Campaña contra los estatielos (173-2 a.C)
Los estatielos vivían al norte de Génova, entre los ríos Tanaro y Odubria, en la zona actual de Acqui. Este pueblo siempre se había mantenido neutral en las guerras romano-ligures, tal vez porque estaban ligados por vínculos comerciales con la pro-romana Génova. Pero el cónsul Marco Popilius Lenate, un miembro de la corriente nacionalista romana, innecesariamente hizo que los ligures que se vieran obligados a tomar finalmente armas.
Las fuerzas romanas se presentaron frente a su capital, la ciudadela Caristo (de situación desconocida), En cuyo interior se habían reunido un gran ejército de ligures. Los estatielos decidieron hacer frente al enemigo en campo abierto. Comenzó la lucha que tuvo un resultado incierto durante más de tres horas, hasta que el cónsul ordenó a la caballería atacar simultáneamente por ambas alas. La maniobra provoca la derrota y la huida precipitada de los ligures, dejando en el campo de batalla 10.000 hombres y 700 prisioneros, las pérdidas romanas fueron altas., unos 3.000 hombres.
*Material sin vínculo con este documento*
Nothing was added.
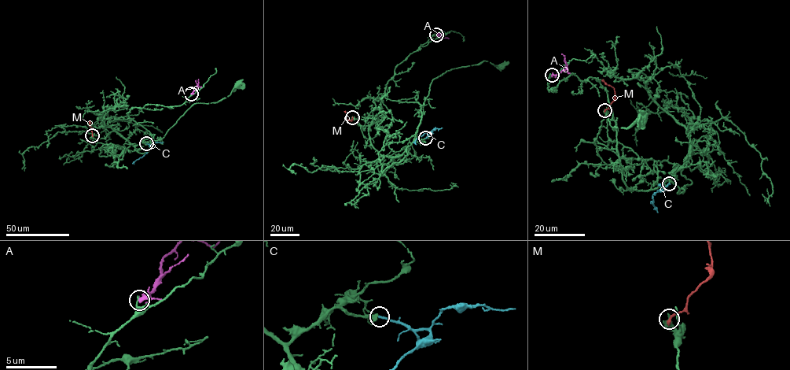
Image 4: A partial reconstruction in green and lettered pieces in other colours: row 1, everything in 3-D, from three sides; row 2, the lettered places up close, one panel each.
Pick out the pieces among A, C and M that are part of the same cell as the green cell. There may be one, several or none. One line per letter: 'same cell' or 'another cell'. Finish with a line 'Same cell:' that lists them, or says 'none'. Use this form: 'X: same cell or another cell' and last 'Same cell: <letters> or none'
A: another cell
C: same cell
M: another cell
Same cell: C

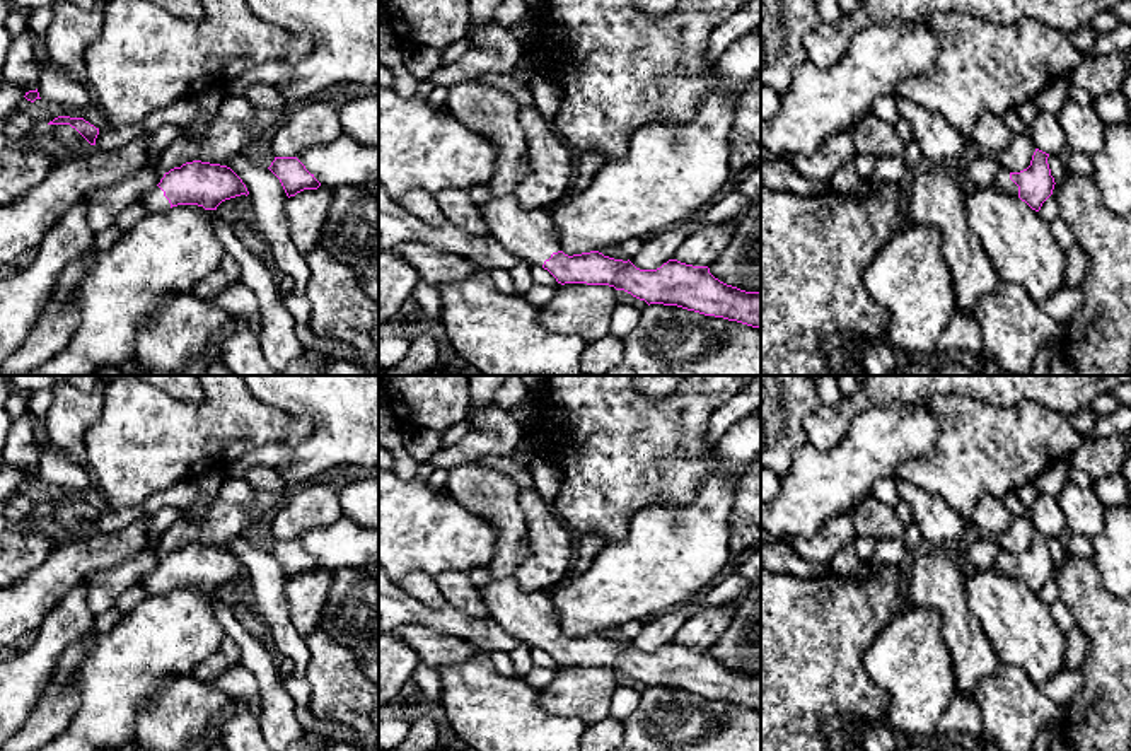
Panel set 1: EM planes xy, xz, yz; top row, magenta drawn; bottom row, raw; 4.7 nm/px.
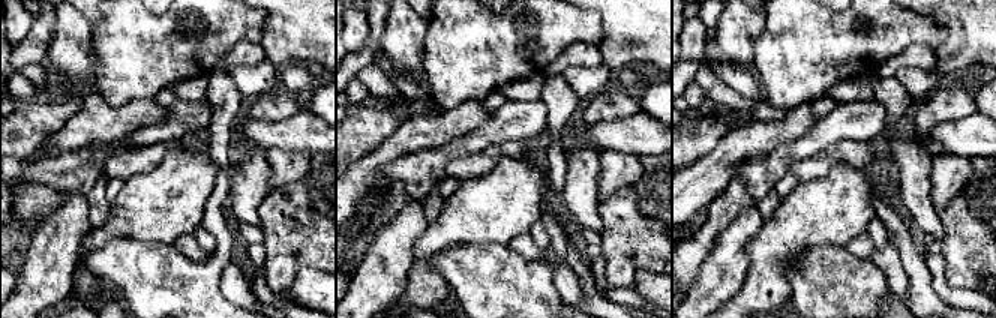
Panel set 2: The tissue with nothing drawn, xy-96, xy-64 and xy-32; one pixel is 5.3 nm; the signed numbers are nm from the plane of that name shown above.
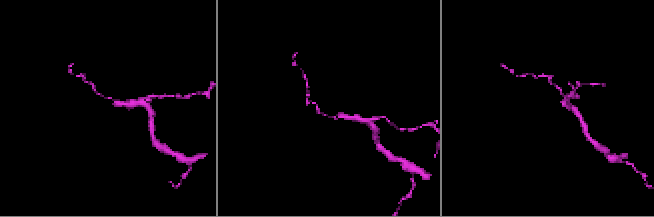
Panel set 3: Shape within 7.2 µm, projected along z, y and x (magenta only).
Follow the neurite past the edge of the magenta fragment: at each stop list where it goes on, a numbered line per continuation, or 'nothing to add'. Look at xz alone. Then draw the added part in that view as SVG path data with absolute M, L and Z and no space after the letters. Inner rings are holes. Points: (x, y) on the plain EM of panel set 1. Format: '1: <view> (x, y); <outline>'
1: xz (529, 617); M515 577L493 579L481 596L490 608L490 616L531 649L542 649L553 635L561 633L549 596L522 591Z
Posteriormente la ciudad se rindió incondicionalmente junto con los 10.000 sobrevivientes. La ciudadela fue arrasada y los ligures vendidos como esclavos. No obstante, el comportamiento el cónsul fue considerado como una vergüenza por el Senado, que ordenó devolverles la libertad.
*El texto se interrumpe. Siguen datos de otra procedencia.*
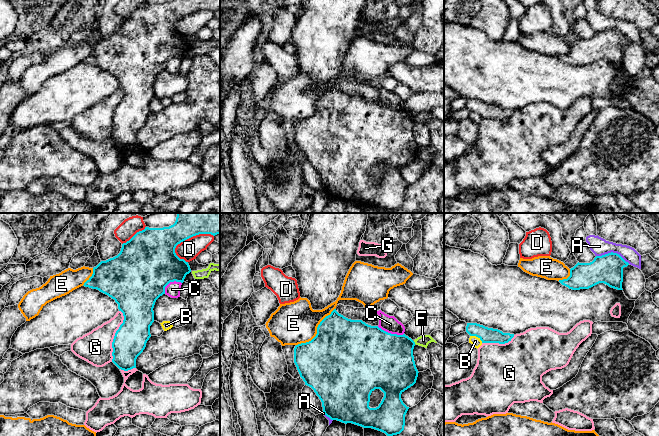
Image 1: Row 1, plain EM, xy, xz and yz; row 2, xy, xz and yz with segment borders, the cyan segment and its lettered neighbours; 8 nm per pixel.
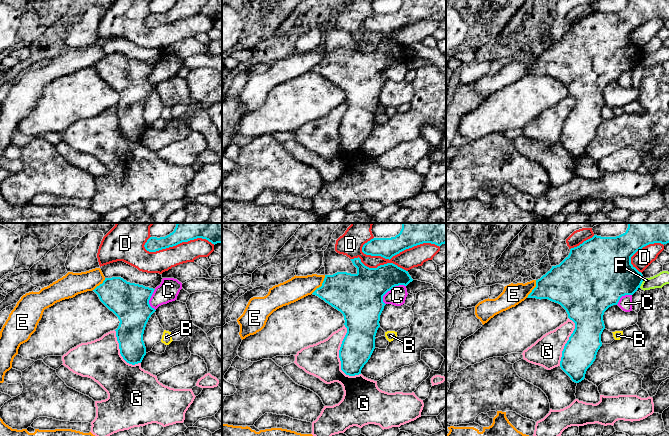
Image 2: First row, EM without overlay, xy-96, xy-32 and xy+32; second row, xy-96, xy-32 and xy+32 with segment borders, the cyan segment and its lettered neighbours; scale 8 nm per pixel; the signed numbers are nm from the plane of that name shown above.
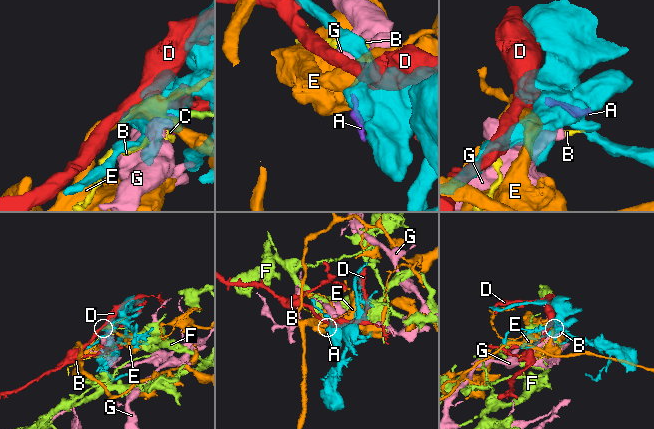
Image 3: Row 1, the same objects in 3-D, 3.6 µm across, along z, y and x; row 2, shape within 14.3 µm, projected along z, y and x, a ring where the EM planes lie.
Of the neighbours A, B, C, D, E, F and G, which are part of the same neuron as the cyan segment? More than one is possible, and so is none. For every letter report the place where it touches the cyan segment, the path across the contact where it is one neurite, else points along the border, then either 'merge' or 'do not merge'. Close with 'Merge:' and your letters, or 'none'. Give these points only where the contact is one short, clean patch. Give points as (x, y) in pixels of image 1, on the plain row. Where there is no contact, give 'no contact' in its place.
A: meets cyan in yz at (612, 28); border along yz (596, 31), (616, 28), (629, 39); do not merge
B: meets cyan in yz at (476, 112); do not merge
C: meets cyan in xz at (390, 109); do not merge
D: meets cyan in xy at (191, 12); do not merge
E: meets cyan in xz at (317, 107); border along xz (334, 84), (320, 98), (317, 109), (310, 116), (296, 121); do not merge
F: meets cyan in xz at (414, 118); border along xz (413, 117), (415, 119); do not merge
G: meets cyan in xy at (114, 112); do not merge
Merge: none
Al año siguiente se asignan los dos cónsules (Gayo Popilius y Publio Elio Lenate Ligure) el territorio de Liguria. El resultado es un conflicto con el Senado y los tribunos del pueblo, ya que ambos cónsules quieren ser asignados a Macedonia, La situación empeoró cuando llegó la noticia de que el procónsul Marco Popilius había atacado por segunda vez por los estatielos, exterminando a 6.000. El juez de Cayo Licinio fue elegido para llevar a cabo una investigación sobre los hechos: los ligures fueron liberados y se transferidos al valle del Po, donde se les asignarán otros territorios.